■ About this exercise ■
The response must contain every line from the records below that has "assign".

-- Information follows --

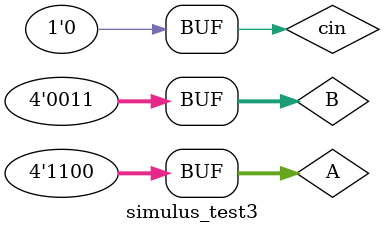
<source format=v>
`timescale 1ns / 1ps


module simulus_test3;

	// Inputs
	reg [3:0] A;
	reg [3:0] B;
	reg cin;

	// Outputs
	wire [3:0] sum;
	wire cout;

	// Instantiate the Unit Under Test (UUT)
	CarryLookAheadAdder4bit uut (
		.A(A), 
		.B(B), 
		.cin(cin), 
		.sum(sum), 
		.cout(cout)
	);

	initial begin
		// Initialize Inputs
		A = 0;
		B = 0;
		cin = 0;

		// Wait 100 ns for global reset to finish
		#100;
        
		// Add stimulus here
		#50 A=1;
		#50 A=0;
		#50 B=1;
		#50 A=12; 
		#50 B=3;
	end
	
	initial begin
			$monitor("A=%d,B=%d,cin=%d,sum=%d, cout=%d\n",A,B,cin,sum,cout);
		end
      
endmodule


</source>
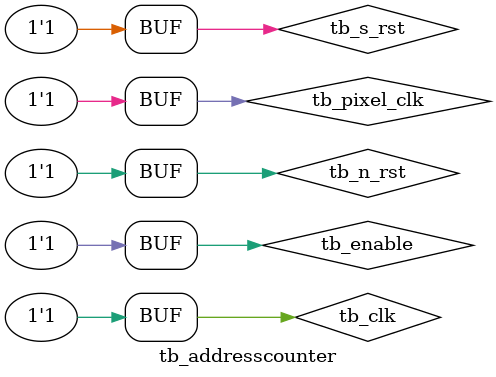
<source format=sv>



`timescale 1ns / 10ps

module tb_addresscounter();
  
  // Define parameters
	parameter CLK_PERIOD				= 6.66;
	parameter PIXEL_PERIOD  = 40;
  
  reg tb_clk;
  reg tb_n_rst;
	reg tb_s_rst;
	reg tb_enable;
	reg tb_pixel_clk;
	reg [19:0] tb_countout;
	reg tb_flag;

	addresscounter DUT
	(
		.clk(tb_clk),
		.n_rst(tb_n_rst),
		.s_rst(tb_s_rst),
		.enable(tb_enable),
		.pixel_clk(tb_pixel_clk),
		.countout(tb_countout),
		.flag(tb_flag)
	);
	
	always
	begin : CLK_GEN
		tb_clk = 1'b0;
		#(CLK_PERIOD / 2);
		tb_clk = 1'b1;
		#(CLK_PERIOD / 2);
	end
	
	always
	begin : PIXEL_GEN
		tb_pixel_clk = 1'b0;
		#(PIXEL_PERIOD / 2);
		tb_pixel_clk = 1'b1;
		#(PIXEL_PERIOD / 2);
	end
	
	initial
	begin 
		tb_n_rst = 0;
	  tb_s_rst = 1;
	  tb_enable = 0;
	  #1;
	  tb_n_rst = 1;
	  tb_s_rst = 1;
	  tb_enable = 0;
	  #10;
	  tb_enable= 1;
	  
	  
    
	end 
	
endmodule

</source>
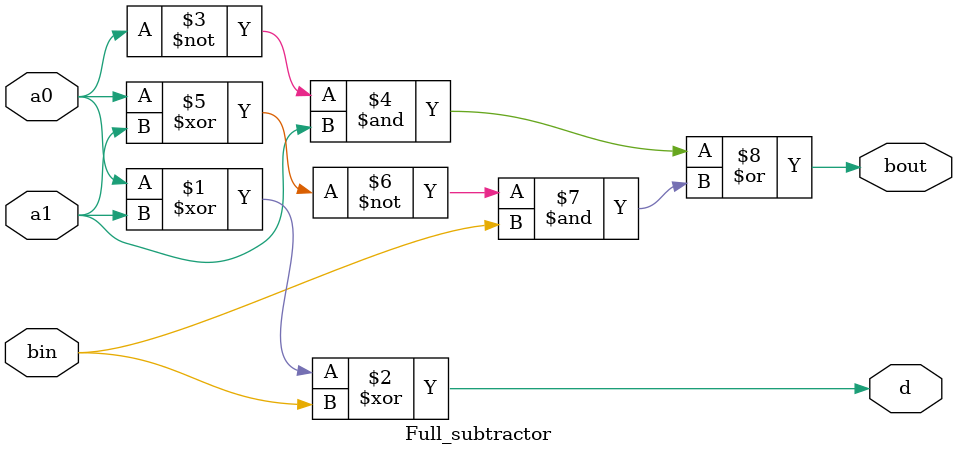
<source format=v>
`timescale 1ns / 1ps


module Full_subtractor(
    input a0,a1,bin,
    output d,bout
    );
    assign d = a0 ^ a1 ^ bin;
    assign bout = (~a0 & a1) | ((~(a0 ^ a1)) & bin);
endmodule

</source>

-- Information concluded --

■ Worked solution ■
    assign d = a0 ^ a1 ^ bin;
    assign bout = (~a0 & a1) | ((~(a0 ^ a1)) & bin);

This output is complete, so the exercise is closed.